Laughing Kookaburra Dacelo novaeguineae skeleton

Laughing Kookaburra (Dacelo novaeguineae) skeleton

This has left me slightly less confident that last week’s mystery object is from an owl, but here are a couple of other owl sterna for comparison:

Barn Owl Tyto alba sternum and coracoid

Barn Owl (Tyto alba) sternum and coracoid

As you can see, the Barn Owl sternum above doesn’t quite have the double notch, although the size is about right. The Eurasian Eagle Owl sternum below (ignore the coracoids and other bits of the pectoral girdle) is a much closer fit, although substantially larger.
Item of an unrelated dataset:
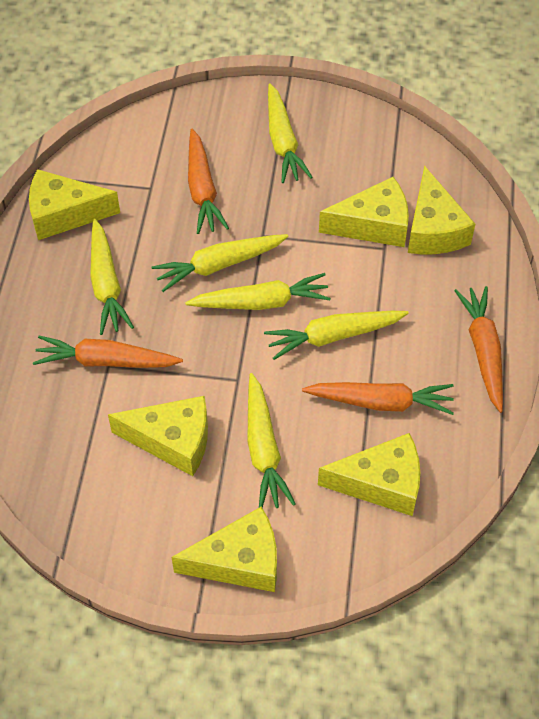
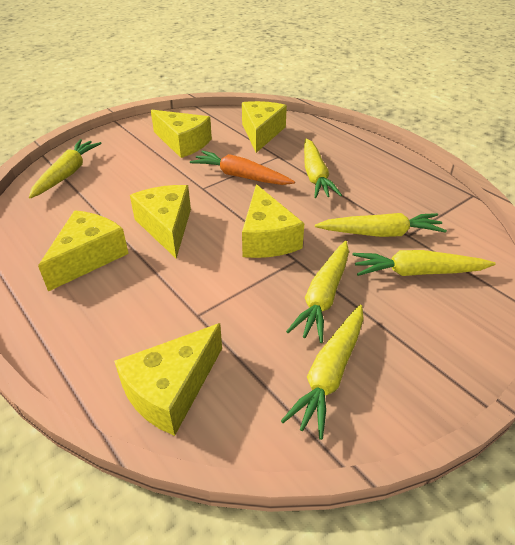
orange carrot: [33,336,183,368] [188,129,229,234] [302,382,454,415] [454,286,503,413] = 4 -> [190,150,295,185] = 1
Bubo_bubo_sternum_coracoid

Eurasian Eagle Owl (Bubo bubo) sternum, coracoid, furcula and scapula

I’ll see if I can find a Tawny Owl sternum to check against, because the shape does seem pretty good for one of the Strigidae and the size is about the same as a Barn Owl, which is in a different family, but has a size range that overlaps with the Tawny Owl. Of course, it could also be from one of the other medium sized owls, like the Long-eared or Short-eared Owls… more to come!

UPDATE 14:30 on 3rd January 2014

Here’s a Tawny Owl sternum!

Tawny Owl (Strix aluco) sternum

It’s pretty close, but the notches seem a bit deeper, so perhaps one of the Asioninae (Eared Owls) might be a better match for the mystery object?